There are some common repeated practices in deploying Kubernetes logic. I've re-written the same code at several firms as  I've provided services. As GitLab was my more common deployment pipeline I had re written the below several times.

Extensions follow the standards of the other projects. They are seperate modules you may choose to include.

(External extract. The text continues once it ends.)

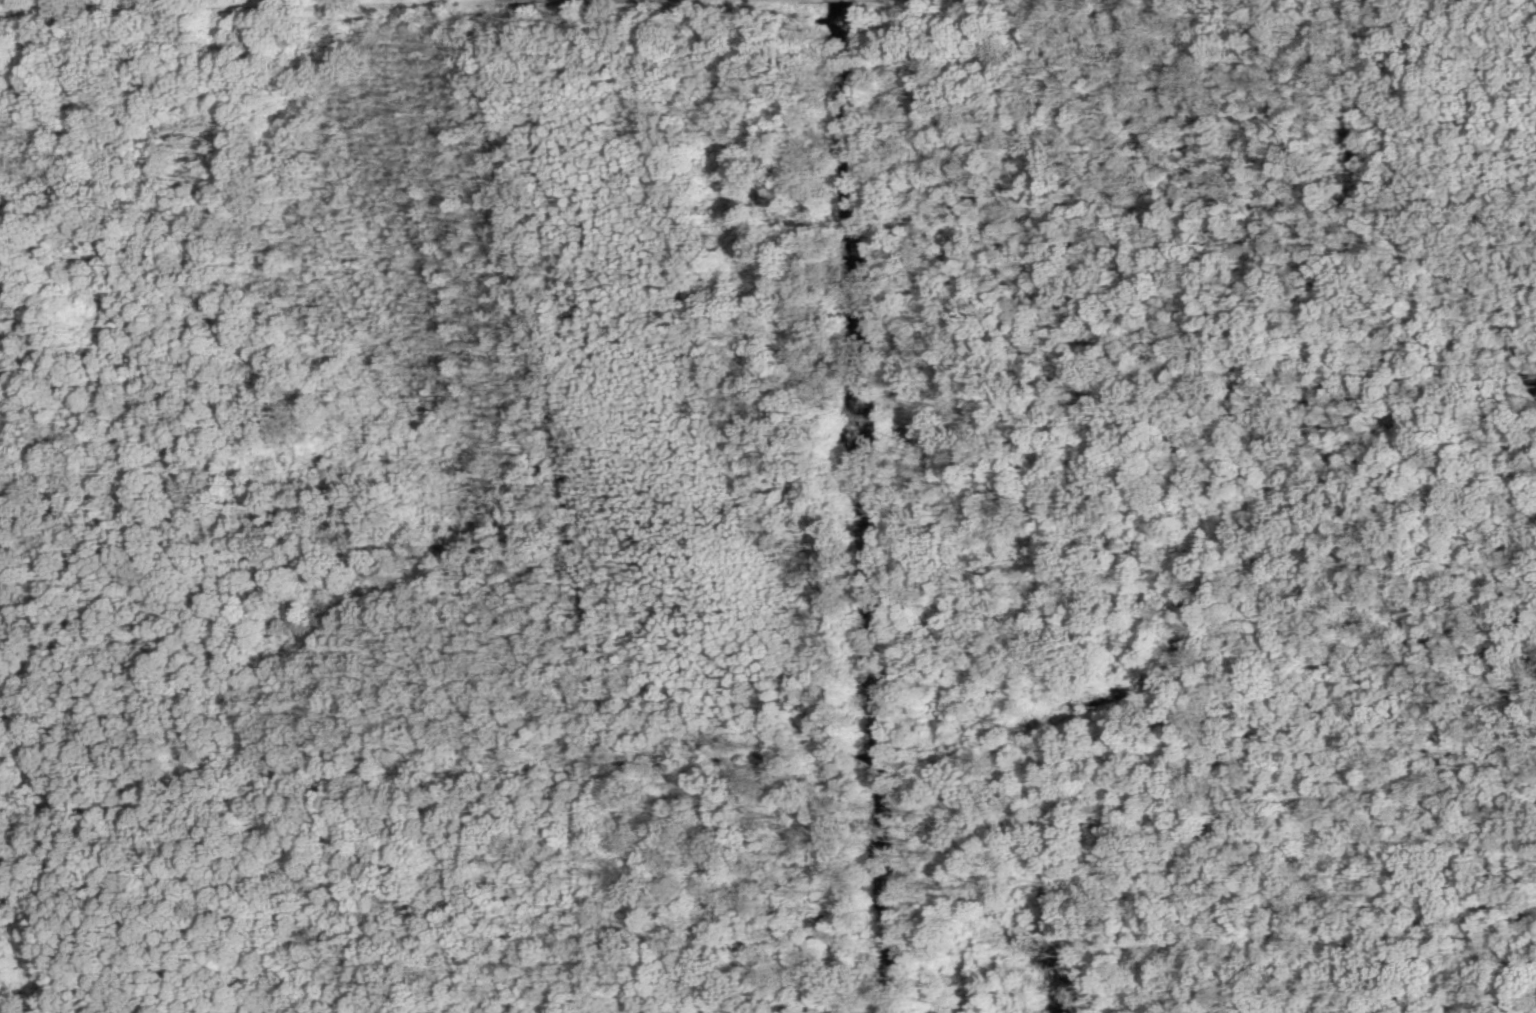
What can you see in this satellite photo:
road: (309, 9)
park: (768, 506)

All common environment variables are provided as Objects, typed as best as possible.

object GitLabEnvConfig {
  val ciProjectPathSlug: String by Environment("CI_PROJECT_PATH_SLUG")
  val ciEnvironmentSlug: String by Environment("CI_ENVIRONMENT_SLUG")
  val ciJobId: String by Environment("CI_JOB_ID")
  val ciCommitSha: String by Environment("CI_COMMIT_SHA")
  val ciCommitRefSlug: String by Environment("CI_COMMIT_REF_SLUG")
  val ciCommitShortSha: String by Environment("CI_COMMIT_SHORT_SHA")
  ... 
}

GitLabEnvConfig provides all CI/CD variables.  While GitLabKubeConfig pulls variables set via the kubernetes deploy boards.

object GitLabKubeConfig {
  val kubeUrl: String by Environment("KUBE_URL")
  val kubeToken: String by Environment("KUBE_TOKEN")
  val kubeNamespace: String by Environment("KUBE_NAMESPACE")
  val kubeCaPemFile: String by Environment("KUBE_CA_PEM_FILE")
  val kubeConfig: String by Environment("KUBECONFIG")
  val kubeIngressBaseDomain: String by Environment("KUBE_INGRESS_BASE_DOMAIN")
}

A create container method is provided which follows similar notation to their documentation. Note if you host a private image registry a im

@ExperimentalSerializationApi
/**
 * Assumes the following '$CI_REGISTRY_IMAGE/$CI_COMMIT_REF_SLUG/$name:$CI_COMMIT_SHA'
 */
suspend fun createContainerFromGitLab(name: String): Container {
  return Container(
    name = name,
    image = "${GitLabEnvConfig.ciRegistryImage}/${GitLabEnvConfig.ciCommitRefSlug}/$name:${GitLabEnvConfig.ciCommitSha}"
  )
}
val gitLabDeploymentAnnotations = mutableMapOf<String, String>(
  "app.gitlab.com/app" to GitLabEnvConfig.ciProjectPathSlug,
  "app.gitlab.com/env" to GitLabEnvConfig.ciEnvironmentSlug,
)

val gitLabRepoAnnotations = mutableMapOf(
  "gitlab/projectName" to GitLabEnvConfig.ciProjectName,
  "gitlab/commitSha" to GitLabEnvConfig.ciCommitSha,
  "gitlab/projectUrl" to GitLabEnvConfig.ciProjectUrl
)

Lastly there are the annotations that are common to enable the deploy boards. These annotations were used in the above deployment example.